“Wrap it up, Niccolo, and tie a string around it!” snapped Jimmie Dale.

And again, but snarling, cursing now, the man obeyed.

Jimmie Dale’s hand went into his pocket, and came out with his handkerchief. He carried the handkerchief to his mouth, moistened the adhesive side of the gray paper seal, and pressed the handkerchief down upon the top of the parcel.

“It would hardly do for any one to know where the money really came from—would it?” observed Jimmie Dale, and smiled uninvitingly again.

The two men were leaning, straining forward, their eyes on the diamond-shaped gray seal—and into their faces there crept a sickly fear.

“The Gray Seal!” Sonnino stumbled the words.

“Put an outside wrapper around that package!” instructed Jimmie Dale coldly. He watched Sonnino perform the task with trembling fingers; and then, placing the package under his arm, Jimmie Dale backed to the door. There was a key in the lock on the inner side. He transferred it coolly to the outer side—and his voice rasped suddenly with the fury that found vent at last.

“You are a pair of hell hounds,” he said between his teeth; “but you are angels compared with the gang that hired you for this. Well, the game is up! David Archman will settle with them when they face the investigation—and I will settle with you! One night, a year ago, in last January, a certain Fourth Avenue bank was looted of eighteen thousand dollars—do you remember, Laroque? Ah, I see you do! The police are still looking for the man who pulled that job. What would you say, Laroque, would be the sentence handed out for that little affair to a man with, say, your past record?”

Laroque’s lips were twitching; his face had gone gray.

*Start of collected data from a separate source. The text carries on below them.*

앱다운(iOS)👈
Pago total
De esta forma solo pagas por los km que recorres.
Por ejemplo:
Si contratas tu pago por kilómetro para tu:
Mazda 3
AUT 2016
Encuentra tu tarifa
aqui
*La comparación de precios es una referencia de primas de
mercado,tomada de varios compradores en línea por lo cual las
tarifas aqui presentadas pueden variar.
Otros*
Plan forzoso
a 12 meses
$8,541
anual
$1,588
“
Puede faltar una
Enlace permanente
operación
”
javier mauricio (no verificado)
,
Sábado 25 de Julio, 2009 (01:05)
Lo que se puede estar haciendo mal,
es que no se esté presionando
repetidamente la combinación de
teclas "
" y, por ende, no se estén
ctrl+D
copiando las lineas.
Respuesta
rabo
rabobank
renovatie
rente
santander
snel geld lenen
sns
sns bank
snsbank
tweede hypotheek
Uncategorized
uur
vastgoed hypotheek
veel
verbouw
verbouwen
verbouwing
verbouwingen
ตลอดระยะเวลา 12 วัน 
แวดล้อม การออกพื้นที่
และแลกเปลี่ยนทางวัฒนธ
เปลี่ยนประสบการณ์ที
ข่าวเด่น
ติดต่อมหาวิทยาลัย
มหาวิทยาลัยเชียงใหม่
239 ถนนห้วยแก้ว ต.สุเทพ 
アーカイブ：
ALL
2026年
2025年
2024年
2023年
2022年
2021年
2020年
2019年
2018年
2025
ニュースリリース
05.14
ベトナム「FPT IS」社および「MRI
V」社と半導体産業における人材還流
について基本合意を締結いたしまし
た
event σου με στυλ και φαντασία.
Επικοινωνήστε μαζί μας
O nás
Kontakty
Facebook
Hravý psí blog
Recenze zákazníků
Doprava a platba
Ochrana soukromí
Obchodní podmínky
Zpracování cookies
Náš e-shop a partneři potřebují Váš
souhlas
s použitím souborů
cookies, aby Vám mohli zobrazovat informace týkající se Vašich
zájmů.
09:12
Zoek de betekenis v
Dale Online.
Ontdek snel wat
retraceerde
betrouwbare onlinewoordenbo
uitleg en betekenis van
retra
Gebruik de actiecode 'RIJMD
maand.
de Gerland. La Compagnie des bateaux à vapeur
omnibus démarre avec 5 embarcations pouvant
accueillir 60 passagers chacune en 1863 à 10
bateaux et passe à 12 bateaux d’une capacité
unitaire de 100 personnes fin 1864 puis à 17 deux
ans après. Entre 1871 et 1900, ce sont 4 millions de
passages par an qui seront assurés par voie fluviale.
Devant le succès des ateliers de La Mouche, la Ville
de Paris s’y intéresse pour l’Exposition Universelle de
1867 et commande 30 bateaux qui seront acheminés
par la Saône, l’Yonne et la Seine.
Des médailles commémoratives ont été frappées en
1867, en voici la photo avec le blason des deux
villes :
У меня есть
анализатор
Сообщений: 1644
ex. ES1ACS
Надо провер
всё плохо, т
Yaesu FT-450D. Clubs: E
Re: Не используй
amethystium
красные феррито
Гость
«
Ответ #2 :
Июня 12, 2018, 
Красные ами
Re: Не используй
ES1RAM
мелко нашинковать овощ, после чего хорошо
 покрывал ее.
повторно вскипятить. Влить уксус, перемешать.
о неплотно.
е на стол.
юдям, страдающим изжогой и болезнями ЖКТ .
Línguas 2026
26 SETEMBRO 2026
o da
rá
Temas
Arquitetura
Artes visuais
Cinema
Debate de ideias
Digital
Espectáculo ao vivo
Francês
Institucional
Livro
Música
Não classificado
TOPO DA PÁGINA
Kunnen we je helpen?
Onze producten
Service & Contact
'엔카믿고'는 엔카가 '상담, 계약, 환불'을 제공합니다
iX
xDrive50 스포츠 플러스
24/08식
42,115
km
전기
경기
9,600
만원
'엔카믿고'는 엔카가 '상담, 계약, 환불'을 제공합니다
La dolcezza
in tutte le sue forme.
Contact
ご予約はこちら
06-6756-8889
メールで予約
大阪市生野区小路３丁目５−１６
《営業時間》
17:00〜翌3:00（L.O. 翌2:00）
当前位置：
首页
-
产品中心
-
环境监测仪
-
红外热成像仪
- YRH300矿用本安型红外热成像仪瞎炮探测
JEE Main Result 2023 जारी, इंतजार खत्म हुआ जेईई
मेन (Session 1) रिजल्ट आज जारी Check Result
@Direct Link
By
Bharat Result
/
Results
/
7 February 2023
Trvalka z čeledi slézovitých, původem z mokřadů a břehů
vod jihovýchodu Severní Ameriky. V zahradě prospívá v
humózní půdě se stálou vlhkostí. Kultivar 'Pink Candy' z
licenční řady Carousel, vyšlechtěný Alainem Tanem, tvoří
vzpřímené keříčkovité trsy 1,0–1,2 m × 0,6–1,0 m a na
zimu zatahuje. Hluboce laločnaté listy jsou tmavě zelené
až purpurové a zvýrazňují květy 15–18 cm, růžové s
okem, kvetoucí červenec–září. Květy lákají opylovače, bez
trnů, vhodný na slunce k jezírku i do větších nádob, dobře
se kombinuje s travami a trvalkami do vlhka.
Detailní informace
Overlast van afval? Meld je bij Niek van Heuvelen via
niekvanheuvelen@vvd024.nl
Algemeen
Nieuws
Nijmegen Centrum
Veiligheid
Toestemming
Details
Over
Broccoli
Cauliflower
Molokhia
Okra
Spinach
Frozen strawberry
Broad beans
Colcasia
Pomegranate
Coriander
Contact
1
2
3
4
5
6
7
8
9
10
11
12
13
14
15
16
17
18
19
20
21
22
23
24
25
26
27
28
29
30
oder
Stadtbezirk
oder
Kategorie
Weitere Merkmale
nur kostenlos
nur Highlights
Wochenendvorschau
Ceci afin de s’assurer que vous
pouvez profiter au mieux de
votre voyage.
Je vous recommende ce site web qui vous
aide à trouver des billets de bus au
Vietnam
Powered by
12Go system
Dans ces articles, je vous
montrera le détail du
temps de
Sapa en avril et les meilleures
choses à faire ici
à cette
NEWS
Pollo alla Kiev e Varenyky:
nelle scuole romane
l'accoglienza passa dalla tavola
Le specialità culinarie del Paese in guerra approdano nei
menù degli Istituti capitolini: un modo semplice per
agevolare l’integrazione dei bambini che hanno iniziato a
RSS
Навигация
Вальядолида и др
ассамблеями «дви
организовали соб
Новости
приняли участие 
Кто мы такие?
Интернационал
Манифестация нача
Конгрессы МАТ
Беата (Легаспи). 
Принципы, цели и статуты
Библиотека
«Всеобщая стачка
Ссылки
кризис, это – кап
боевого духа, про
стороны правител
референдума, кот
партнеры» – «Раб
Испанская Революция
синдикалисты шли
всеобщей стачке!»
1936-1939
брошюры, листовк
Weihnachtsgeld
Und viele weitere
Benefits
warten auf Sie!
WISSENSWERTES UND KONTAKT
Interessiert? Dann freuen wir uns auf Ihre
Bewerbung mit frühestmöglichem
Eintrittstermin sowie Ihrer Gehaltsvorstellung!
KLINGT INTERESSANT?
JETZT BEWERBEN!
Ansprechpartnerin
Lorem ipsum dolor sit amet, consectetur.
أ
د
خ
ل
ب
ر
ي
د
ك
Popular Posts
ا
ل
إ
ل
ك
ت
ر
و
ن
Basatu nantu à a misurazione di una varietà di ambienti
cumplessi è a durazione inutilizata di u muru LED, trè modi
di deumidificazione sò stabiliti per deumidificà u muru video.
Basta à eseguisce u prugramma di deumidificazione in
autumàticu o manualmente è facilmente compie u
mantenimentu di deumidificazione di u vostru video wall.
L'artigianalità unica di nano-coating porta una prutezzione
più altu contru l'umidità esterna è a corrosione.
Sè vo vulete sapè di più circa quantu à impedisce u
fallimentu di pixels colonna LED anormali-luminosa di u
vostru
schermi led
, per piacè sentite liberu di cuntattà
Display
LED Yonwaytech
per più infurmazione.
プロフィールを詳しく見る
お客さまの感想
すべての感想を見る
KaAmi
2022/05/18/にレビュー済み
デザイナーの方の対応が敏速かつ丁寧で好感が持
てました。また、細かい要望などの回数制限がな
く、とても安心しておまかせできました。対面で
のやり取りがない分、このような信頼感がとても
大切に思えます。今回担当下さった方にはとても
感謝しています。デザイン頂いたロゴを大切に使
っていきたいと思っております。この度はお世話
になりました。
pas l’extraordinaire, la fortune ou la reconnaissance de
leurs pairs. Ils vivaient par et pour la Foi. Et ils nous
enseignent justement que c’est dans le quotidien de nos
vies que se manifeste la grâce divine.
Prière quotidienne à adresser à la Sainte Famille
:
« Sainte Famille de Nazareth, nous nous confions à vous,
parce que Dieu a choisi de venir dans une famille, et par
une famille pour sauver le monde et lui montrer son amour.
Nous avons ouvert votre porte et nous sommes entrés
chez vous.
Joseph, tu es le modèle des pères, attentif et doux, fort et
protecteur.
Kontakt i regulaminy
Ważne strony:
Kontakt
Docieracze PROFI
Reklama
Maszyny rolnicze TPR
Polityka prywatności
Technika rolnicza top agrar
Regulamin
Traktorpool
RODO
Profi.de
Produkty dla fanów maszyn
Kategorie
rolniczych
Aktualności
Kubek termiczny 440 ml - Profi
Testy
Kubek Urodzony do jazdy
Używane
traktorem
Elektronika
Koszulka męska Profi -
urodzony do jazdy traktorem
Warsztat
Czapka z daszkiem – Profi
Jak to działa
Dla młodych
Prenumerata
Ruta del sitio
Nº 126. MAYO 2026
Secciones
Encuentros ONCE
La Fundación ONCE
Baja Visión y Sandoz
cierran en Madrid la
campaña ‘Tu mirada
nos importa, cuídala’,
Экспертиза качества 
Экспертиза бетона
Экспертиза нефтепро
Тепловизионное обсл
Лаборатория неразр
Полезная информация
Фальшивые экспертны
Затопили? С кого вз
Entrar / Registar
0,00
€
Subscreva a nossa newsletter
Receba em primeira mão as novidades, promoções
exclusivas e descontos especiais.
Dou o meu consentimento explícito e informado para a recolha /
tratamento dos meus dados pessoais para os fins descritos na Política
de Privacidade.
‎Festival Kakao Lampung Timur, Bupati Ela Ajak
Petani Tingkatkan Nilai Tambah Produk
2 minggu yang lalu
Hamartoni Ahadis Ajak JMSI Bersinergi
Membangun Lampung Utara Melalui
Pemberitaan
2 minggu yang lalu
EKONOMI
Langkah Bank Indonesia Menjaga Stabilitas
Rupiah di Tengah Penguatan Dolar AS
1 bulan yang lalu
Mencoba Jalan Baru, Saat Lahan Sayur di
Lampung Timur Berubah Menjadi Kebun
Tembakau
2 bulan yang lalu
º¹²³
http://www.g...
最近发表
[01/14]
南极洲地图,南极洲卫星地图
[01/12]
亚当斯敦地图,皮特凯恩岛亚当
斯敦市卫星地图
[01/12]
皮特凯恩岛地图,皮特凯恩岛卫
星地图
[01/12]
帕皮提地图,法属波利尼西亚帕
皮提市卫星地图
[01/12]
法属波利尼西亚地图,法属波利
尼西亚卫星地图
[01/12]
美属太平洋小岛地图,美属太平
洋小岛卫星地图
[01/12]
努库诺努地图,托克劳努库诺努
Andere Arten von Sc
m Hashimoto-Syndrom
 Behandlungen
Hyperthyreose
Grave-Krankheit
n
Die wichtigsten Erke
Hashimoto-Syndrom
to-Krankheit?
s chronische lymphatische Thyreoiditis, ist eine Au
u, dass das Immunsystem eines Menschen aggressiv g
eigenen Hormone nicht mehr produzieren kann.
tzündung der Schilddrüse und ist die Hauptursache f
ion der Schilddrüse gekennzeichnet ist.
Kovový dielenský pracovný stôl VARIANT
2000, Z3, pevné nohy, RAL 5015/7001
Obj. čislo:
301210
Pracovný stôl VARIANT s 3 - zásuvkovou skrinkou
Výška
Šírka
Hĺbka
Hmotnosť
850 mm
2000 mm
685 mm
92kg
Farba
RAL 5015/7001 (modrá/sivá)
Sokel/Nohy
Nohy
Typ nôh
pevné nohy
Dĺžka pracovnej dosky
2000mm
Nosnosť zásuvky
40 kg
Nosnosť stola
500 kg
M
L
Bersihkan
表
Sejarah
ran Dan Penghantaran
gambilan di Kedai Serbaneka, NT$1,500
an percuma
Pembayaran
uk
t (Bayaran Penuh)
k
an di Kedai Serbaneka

“Fourteen years would be a light sentence, wouldn’t it?” resumed Jimmie Dale, an even colder menace in his voice. “And you remember Stangeist, and the Mope, and Australian Ike, don’t you, Laroque—you remember they went to the death house in Sing Sing—and you remember that the Gray Seal sent them there? Yes, I see you do; I see your memory is good to-night! Listen, then! I have heard it said that Gentleman Laroque, with his gangsters behind him, would stop at nothing where Gentleman Laroque’s own skin was concerned. I have heard it said that where Gentleman Laroque was known he was feared. Very well, Laroque, it is your turn to choose. You can choose between yourself and this ‘Private Club Ring’ who have purchased your services in this game to-night. I fancy you can find a means of inducing Sonnino here to keep his mouth shut; and I fancy that of the two evils—holding young Archman as a club over his father, or of your employers facing their trial and conviction—you can convince the ‘Private Club Ring’ that the lesser, the lesser as regards your risk, say, is to face that trial and conviction. Do I make myself plain—Laroque? It is simply a question of not a word being said of what has happened to-night—or fourteen years in Sing Sing for you! I do not think you will find the task difficult when you add, to whatever arguments of your own you may see fit to employ, the fact that the Gray Seal, if your principals make a move, will expose them for this night’s work on top of what they will already have to answer for. Well—Laroque?”